Farmer Focus: Direct drilling makes life easier for hare coursers

Another year, another game of patience. I have never seen the parish and surrounding area look so bare at this time of year, with spring crops being the order of the day.

This year I am bucking the trend and planting a larger percentage of winter wheat than I have done for five years.

Time will tell whether it will all make it to harvest, but with very little blackgrass in the spring beans and subsequent stubble, it seemed an opportune time to get back to some level of rotational normality.

See also: Read more from our Arable Farmer Focus writers

The problem with delaying the wheat drilling is not that it delays the start to my winter sabbatical.

It is all very well drinking gin and tonics on the lawn on warm September afternoons, but when you know you are going to be drilling in your wellies with the collar of your overcoat turned up, it becomes somewhat less appealing.

So much so that I have come up with a new way of determining a field’s suitability to be drilled; if you have to scrape the soil from your boots when re-entering the tractor cab, it is time to go home and find the gin bottle.

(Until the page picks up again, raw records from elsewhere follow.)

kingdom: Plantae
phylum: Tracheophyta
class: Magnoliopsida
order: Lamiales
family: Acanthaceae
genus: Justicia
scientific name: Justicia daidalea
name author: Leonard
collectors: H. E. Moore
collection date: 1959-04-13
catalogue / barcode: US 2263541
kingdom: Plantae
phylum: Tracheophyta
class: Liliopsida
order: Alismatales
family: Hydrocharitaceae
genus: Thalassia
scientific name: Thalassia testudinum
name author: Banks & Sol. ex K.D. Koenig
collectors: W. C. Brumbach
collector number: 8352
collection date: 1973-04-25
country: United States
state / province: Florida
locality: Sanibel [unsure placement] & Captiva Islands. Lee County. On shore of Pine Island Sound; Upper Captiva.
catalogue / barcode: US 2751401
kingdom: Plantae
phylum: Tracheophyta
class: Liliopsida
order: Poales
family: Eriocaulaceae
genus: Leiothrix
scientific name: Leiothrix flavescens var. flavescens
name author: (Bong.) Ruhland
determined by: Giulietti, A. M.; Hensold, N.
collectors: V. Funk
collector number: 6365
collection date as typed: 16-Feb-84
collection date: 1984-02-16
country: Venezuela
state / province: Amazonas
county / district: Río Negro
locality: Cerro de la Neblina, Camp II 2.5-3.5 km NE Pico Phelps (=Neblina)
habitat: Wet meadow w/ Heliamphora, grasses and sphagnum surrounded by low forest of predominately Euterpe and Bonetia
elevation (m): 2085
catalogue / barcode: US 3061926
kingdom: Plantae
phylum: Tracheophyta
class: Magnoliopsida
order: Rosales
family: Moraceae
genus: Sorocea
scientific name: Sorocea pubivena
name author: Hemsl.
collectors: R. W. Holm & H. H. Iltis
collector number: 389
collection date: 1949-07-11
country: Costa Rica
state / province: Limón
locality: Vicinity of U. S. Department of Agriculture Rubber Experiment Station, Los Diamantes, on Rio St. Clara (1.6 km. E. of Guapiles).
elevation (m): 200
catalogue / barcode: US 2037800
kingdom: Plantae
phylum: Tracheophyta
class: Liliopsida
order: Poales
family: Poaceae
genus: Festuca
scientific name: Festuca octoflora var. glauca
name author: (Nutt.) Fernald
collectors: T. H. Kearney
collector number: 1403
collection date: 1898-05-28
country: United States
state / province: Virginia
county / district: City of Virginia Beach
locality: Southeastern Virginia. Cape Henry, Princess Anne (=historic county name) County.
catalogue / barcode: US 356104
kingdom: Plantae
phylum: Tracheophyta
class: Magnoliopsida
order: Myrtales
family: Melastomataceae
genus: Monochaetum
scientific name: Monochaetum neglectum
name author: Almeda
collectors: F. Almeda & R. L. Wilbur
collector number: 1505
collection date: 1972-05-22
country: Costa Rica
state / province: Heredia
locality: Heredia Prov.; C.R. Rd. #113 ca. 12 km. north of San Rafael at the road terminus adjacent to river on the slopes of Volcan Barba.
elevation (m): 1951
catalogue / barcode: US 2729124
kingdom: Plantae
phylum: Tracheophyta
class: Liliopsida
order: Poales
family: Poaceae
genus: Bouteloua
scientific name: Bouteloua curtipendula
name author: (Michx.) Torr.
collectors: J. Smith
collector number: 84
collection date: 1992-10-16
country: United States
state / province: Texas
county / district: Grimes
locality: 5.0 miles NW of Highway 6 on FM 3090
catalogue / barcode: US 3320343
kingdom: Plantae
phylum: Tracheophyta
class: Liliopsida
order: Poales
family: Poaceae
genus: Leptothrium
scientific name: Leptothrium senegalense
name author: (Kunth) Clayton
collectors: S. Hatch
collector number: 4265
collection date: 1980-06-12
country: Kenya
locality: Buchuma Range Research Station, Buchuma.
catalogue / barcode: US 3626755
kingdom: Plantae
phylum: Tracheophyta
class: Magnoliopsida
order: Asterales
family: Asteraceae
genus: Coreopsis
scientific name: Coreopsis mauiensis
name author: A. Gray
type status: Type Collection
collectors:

Since the autumn equinox we have had our annual influx of hare coursers, who appear to have been actively recruiting more members over the summer.

A disadvantage of direct drilling is that by leaving stubbles untouched, the coursers find it easier to drive over the fields. If there was ever a case for growing large cover crops, thwarting hare coursers could be it.

After many futile calls to the local constabulary, who tend to be busy or uninterested, you ask for a crime number, only to be given an incident number with the explanation: “It has not been proved that a crime has been committed.”

Loosely translated, this reads as: “A crime number is included in our statistics, an incident number is not.”

So the steel has been delivered and the barriers will be constructed as soon as my patience finally gives way and I drill the historically worst blackgrass fields.


Will Howe farms 384ha of medium to heavy land at Ewerby Thorpe Farm, near Sleaford, Lincolnshire. He mainly grows spring crops and also manages a further 200ha on contract.